The copy you give must match the listing below exactly and contain no pictures.

▶ _Raw data_
-- Opening Marker --
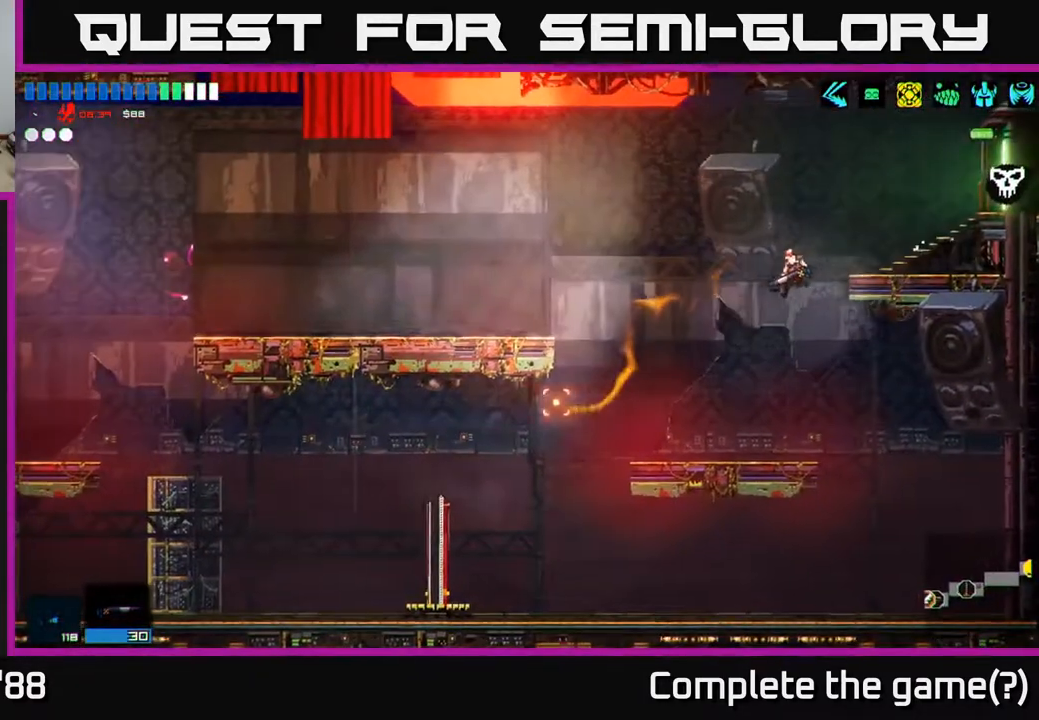
{"buttons": [], "left_stick": "left", "right_stick": "center", "events": [[267, "right_stick", "center"]]}
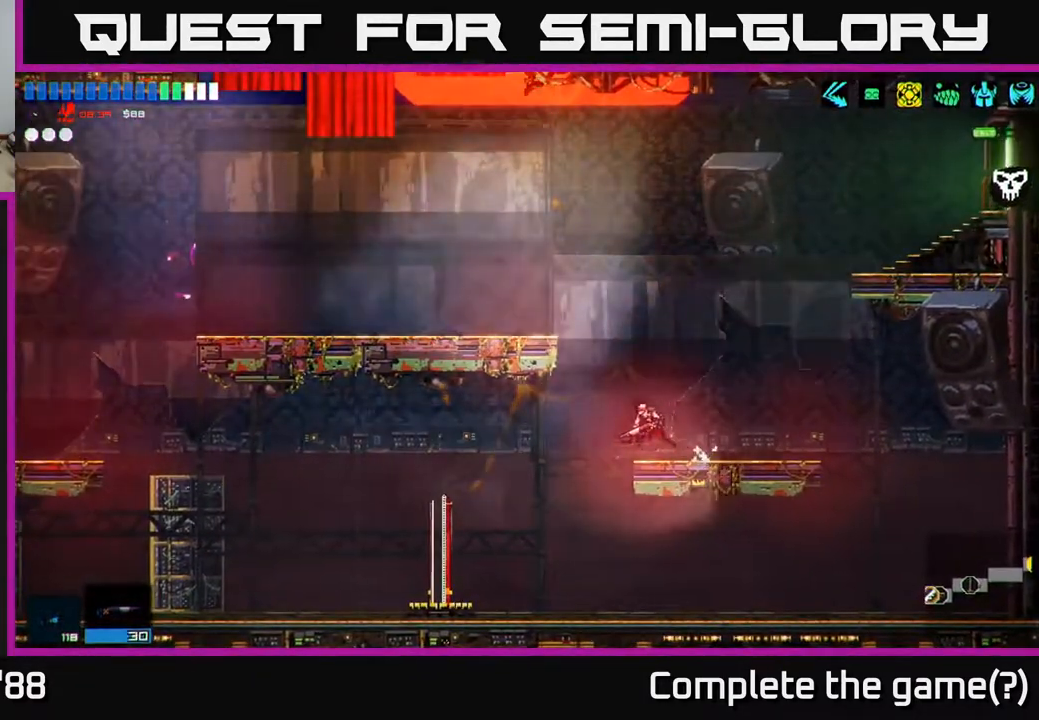
{"buttons": [], "left_stick": "left", "right_stick": "center", "events": []}
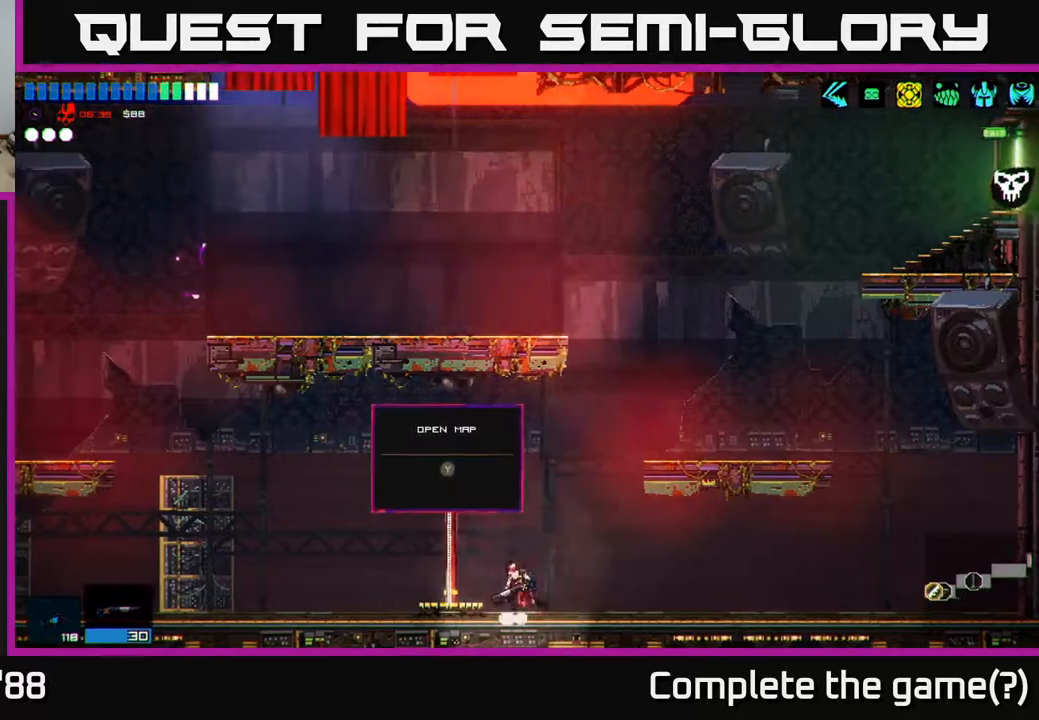
{"buttons": [], "left_stick": "center", "right_stick": "center", "events": [[83, "Y", "down"], [83, "left_stick", "center"], [167, "Y", "up"]]}
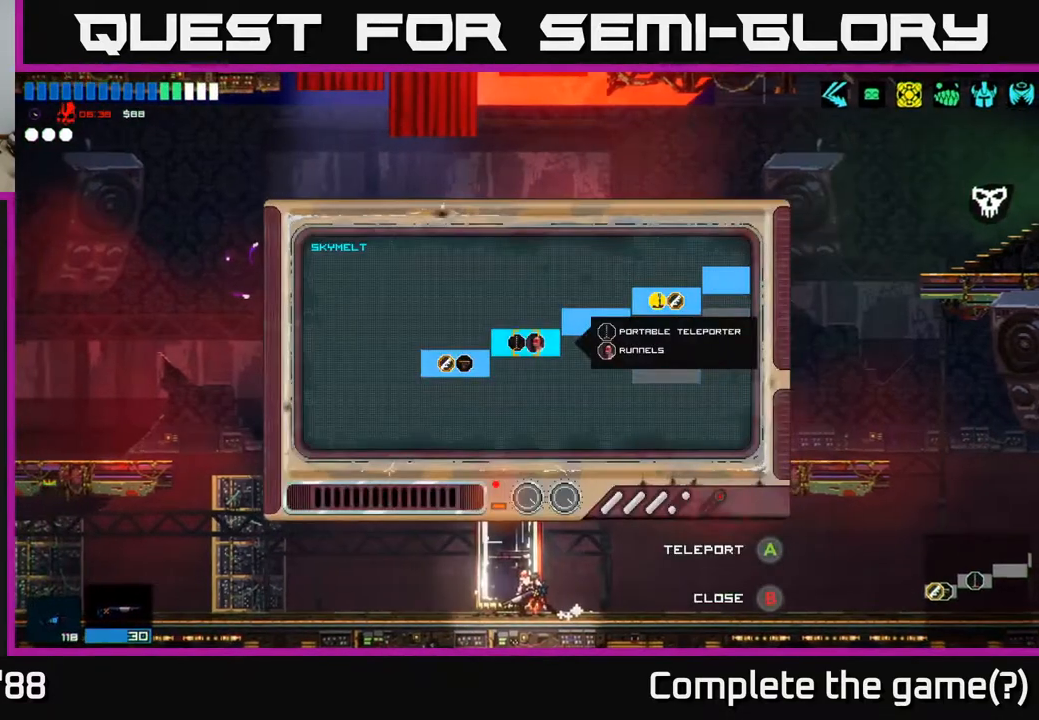
{"buttons": [], "left_stick": "right", "right_stick": "center", "events": [[367, "left_stick", "right"]]}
-- Closing Marker --
▶ _Reply_
{"buttons": [], "left_stick": "left", "right_stick": "center", "events": [[267, "right_stick", "center"]]}
{"buttons": [], "left_stick": "left", "right_stick": "center", "events": []}
{"buttons": [], "left_stick": "center", "right_stick": "center", "events": [[83, "Y", "down"], [83, "left_stick", "center"], [167, "Y", "up"]]}
{"buttons": [], "left_stick": "right", "right_stick": "center", "events": [[367, "left_stick", "right"]]}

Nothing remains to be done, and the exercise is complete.